Published online by Cambridge University Press: 05 December 2012
Introduction
The study of gamma-ray bursts (GRBs) remains highly dependent on the capabilities of the observatories that carry out the measurements. The large detector size of BATSE produced an impressively large sample of GRBs for duration and sky distribution studies. The burst localization and repointing capabilities of BeppoSAX led to breakthroughs in host and progenitor understanding. The next phase in our understanding of GRBs is being provided by the Swift mission. In this chapter we discuss the capabilities and findings of the Swift mission and their relevance to our understanding of GRBs. We also examine what is being learned about star formation, supernovae, and the early Universe from the new results.
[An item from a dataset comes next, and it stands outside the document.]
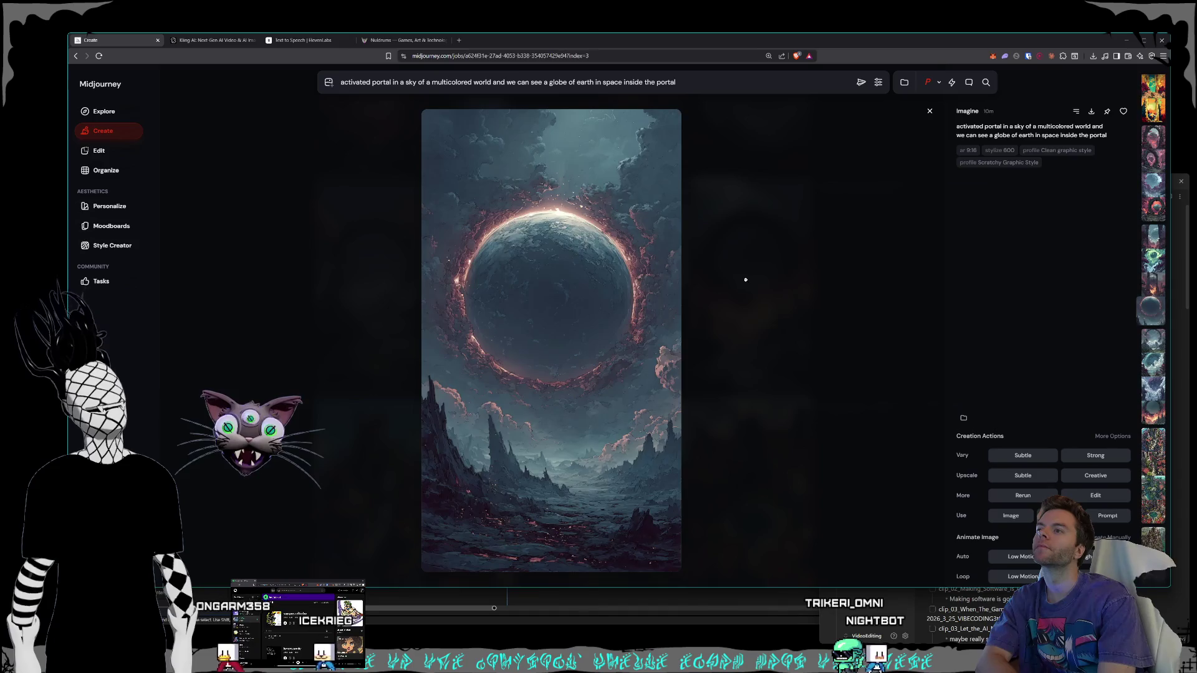
{"action": "key", "text": "Up"}
{"action": "key", "text": "Up"}
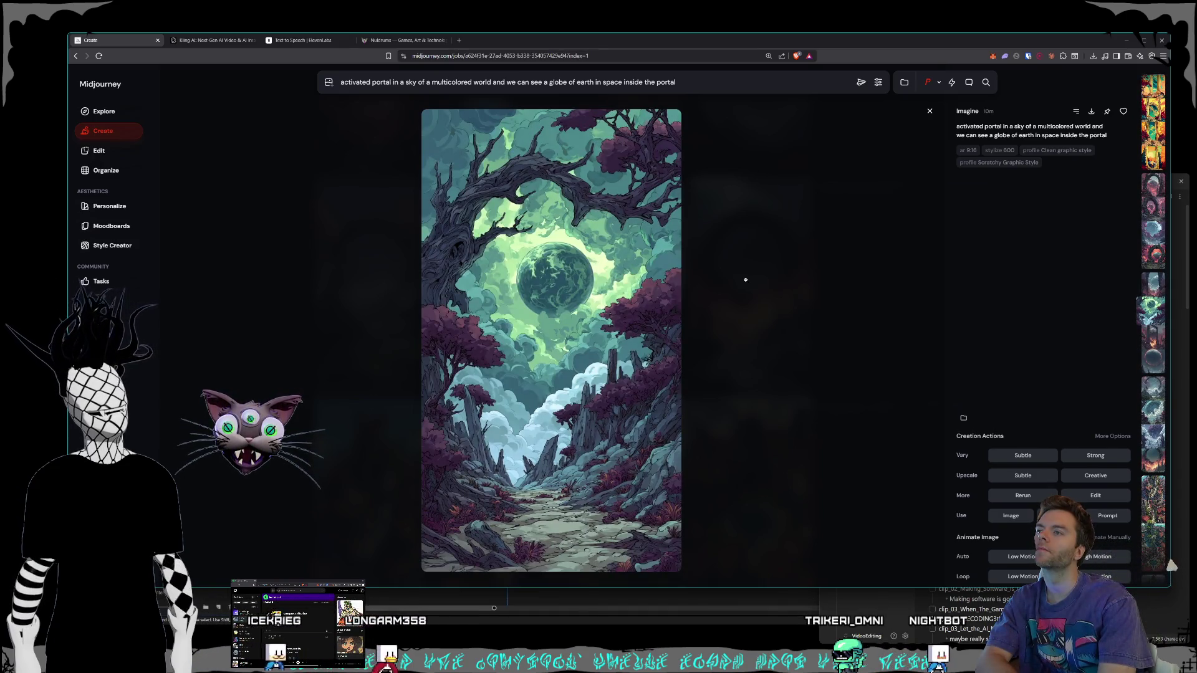
{"action": "key", "text": "Up"}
In each section of the chapter, we close with a discussion of the new questions and issues raised by the Swift findings.
The Swift observatory
Swift (Gehrels et al. 2004) carries three instruments: a wide-field Burst Alert Telescope (BAT; Barthelmy et al. 2005a) that detects GRBs and positions them to arcminute accuracy, a narrow-field X-Ray Telescope (XRT; Burrows et al. 2005a) and a UV–Optical Telescope (UVOT; Roming et al. 2005) that observe their afterglows and determine positions to arcsecond accuracy, all within about 2 minutes. BAT is a coded aperture hard X-ray (15–350 keV) imager with 0.5 m2 of CdZnTe detectors (32 000 individual sensors; ~2400 cm2 effective area at 20 keV including mask occultation) and a 1.4 sr half-coded field of view.